Bom, voltemos ao mago de Alta Gracia. Depois, durante o período em que Oreste trabalhou na Renault, a marca conseguiu ganhar uma enormidade de provas e campeonatos de Turismo Carretera 2000, entre 1985 e 1996, com os modelos Fuego e Renault 19. De 1997 a 2010 participou com modelos desenvolvidos para a equipe Ford-YPF, com o mesmo sucesso de sempre. Ou seja, onde ele estava, era de onde saíam os carros campeões.

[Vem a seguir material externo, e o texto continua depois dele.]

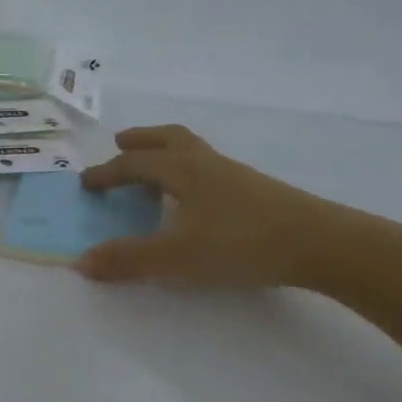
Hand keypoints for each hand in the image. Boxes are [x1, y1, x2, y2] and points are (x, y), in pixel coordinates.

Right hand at [76, 125, 368, 287]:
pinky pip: (210, 168)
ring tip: (154, 171)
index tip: (86, 184)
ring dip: (166, 153)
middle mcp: (207, 164)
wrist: (321, 244)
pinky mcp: (256, 191)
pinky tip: (195, 199)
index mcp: (183, 171)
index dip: (107, 173)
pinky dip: (189, 171)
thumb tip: (81, 261)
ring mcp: (235, 175)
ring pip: (193, 150)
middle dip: (141, 141)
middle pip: (168, 139)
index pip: (135, 164)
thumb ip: (128, 259)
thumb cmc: (241, 244)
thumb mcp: (176, 258)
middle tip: (121, 144)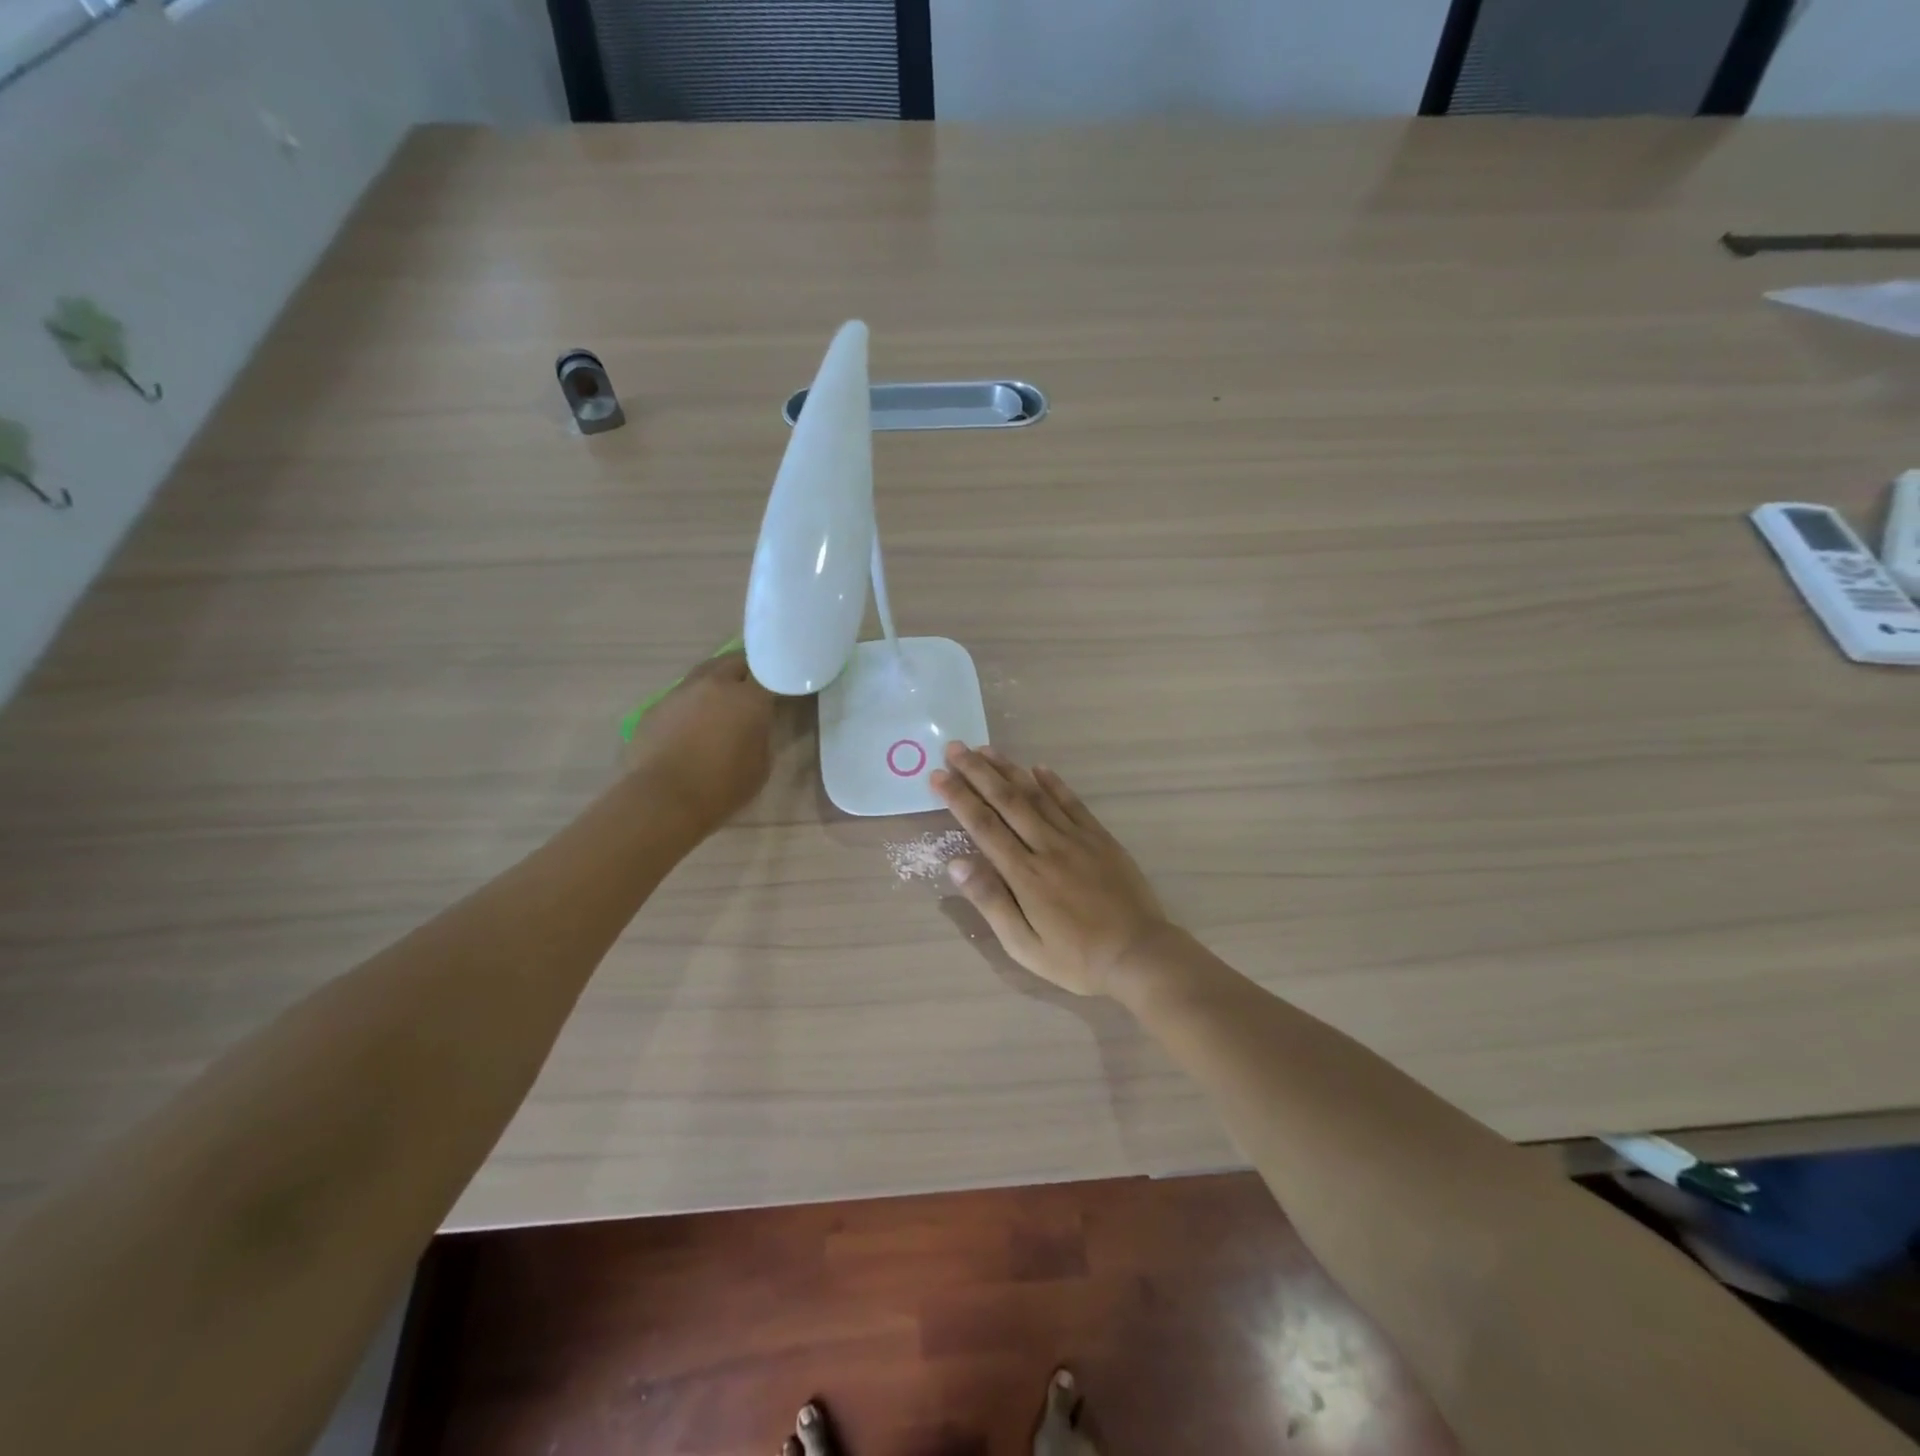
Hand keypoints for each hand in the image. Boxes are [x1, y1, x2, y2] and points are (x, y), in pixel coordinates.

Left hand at [625, 652, 775, 833]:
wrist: (664, 799)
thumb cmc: (723, 787)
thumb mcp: (761, 764)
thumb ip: (761, 734)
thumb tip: (755, 723)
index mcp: (748, 698)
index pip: (768, 672)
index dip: (774, 679)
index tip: (776, 691)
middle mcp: (715, 684)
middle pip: (734, 661)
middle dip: (745, 672)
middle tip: (750, 691)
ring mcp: (681, 692)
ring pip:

Atualmente, a Oreste Berta S.A. está instalada numa área de 14 hectares em Alta Gracia (na província de Córdoba), daí seu apelido, onde além do desenvolvimento e produção de motores e de componentes, faz motores multiválvulas para Turismo Carretera,, Turismo Carretera Pista e outras categorias. Lá mantém um centro de desenvolvimento para automobilismo e indústria automobilística em geral que inclui circuito de provas próprio e academia para formação de jovens pilotos de competição. Se não pelo histórico, que vou explicar a seguir, apenas por isso já mereceria todo o respeito que tem no país, não? Oreste está com 82 anos, é plenamente lúcido, mas já não participa tão ativamente do dia a dia dos negócios, que são tocados pelos seus dois filhos, que herdaram do pai o talento e a paixão pelo automobilismo.
(Continua na semana que vem)
Mudando de assunto: já há muito tempo parei de discutir com quem dizia que Fórmula 1 estava chata, mas este ano se alguém vier me falar isso simplesmente vou entender que nem ligou a televisão um único domingo este ano. A temporada não é apta para cardíacos de nenhum tipo. A corrida de Austin foi incrivelmente emocionante pois houve disputa em todas as posições, o tempo todo. Mais uma vez, acho que a Mercedes errou na estratégia e a Red Bull parece que começou a acertar a mão. Passei boa parte do domingo à noite me divertindo com os memes — os mais inocentes e menos virulentos, mas não menos engraçados foram com Checo Pérez: “Yes, Checo, you can have the drink now” (ironizando o rádio do Kimi quando não ligaram a mangueirinha de hidratação dele há algum tempo). E o outro que por ele ser mexicano é quase um cacto e a falta de líquido não o teria prejudicado tanto na corrida. Mas os Lewishaters e os Maxhaters estão se pegando feio no cyberespaço.